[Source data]
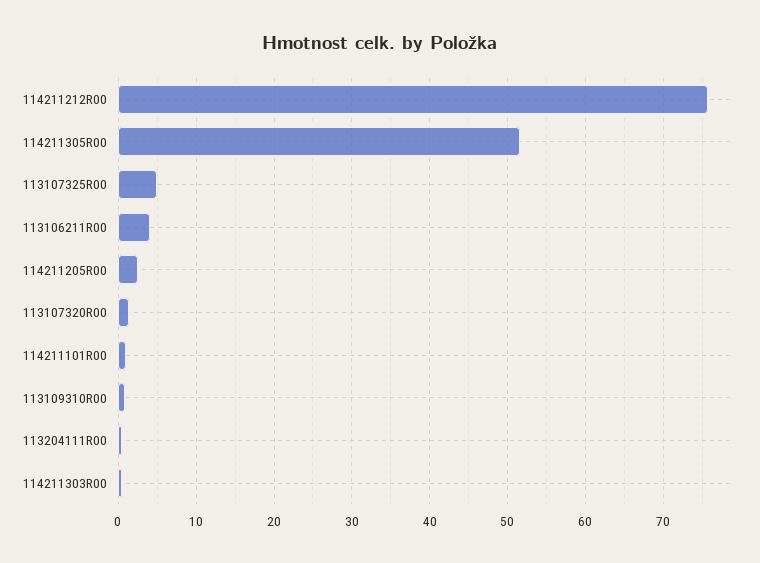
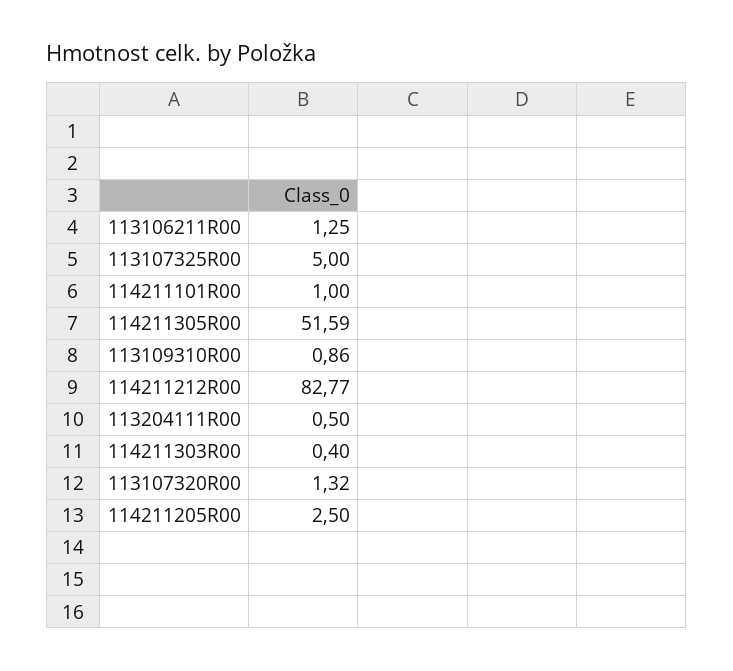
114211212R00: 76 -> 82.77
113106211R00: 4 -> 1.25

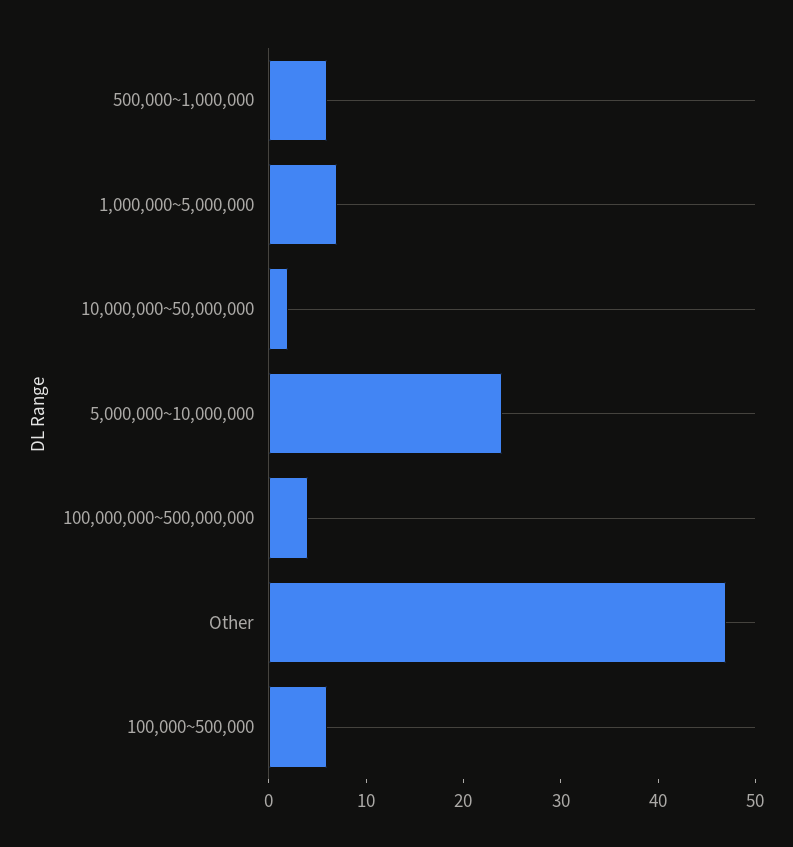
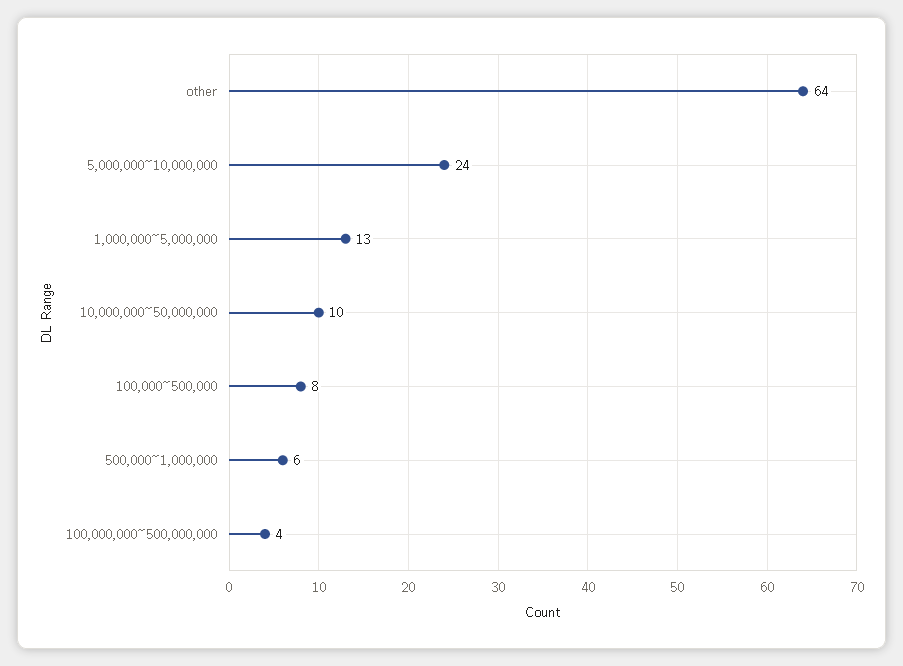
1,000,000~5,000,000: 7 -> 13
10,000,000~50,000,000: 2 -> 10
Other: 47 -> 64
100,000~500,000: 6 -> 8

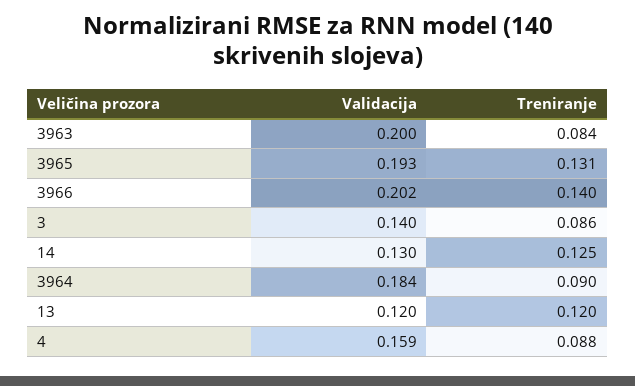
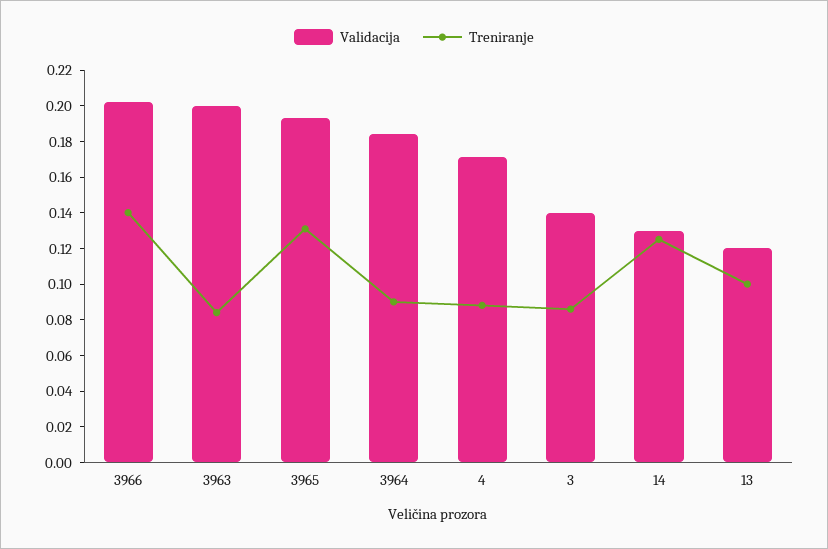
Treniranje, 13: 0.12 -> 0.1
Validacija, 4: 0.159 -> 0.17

§ **Goal of the exercise**
Type out all of the records exactly, leaving out any picture.

§ **Response**
114211212R00: 76 -> 82.77
113106211R00: 4 -> 1.25

1,000,000~5,000,000: 7 -> 13
10,000,000~50,000,000: 2 -> 10
Other: 47 -> 64
100,000~500,000: 6 -> 8

Treniranje, 13: 0.12 -> 0.1
Validacija, 4: 0.159 -> 0.17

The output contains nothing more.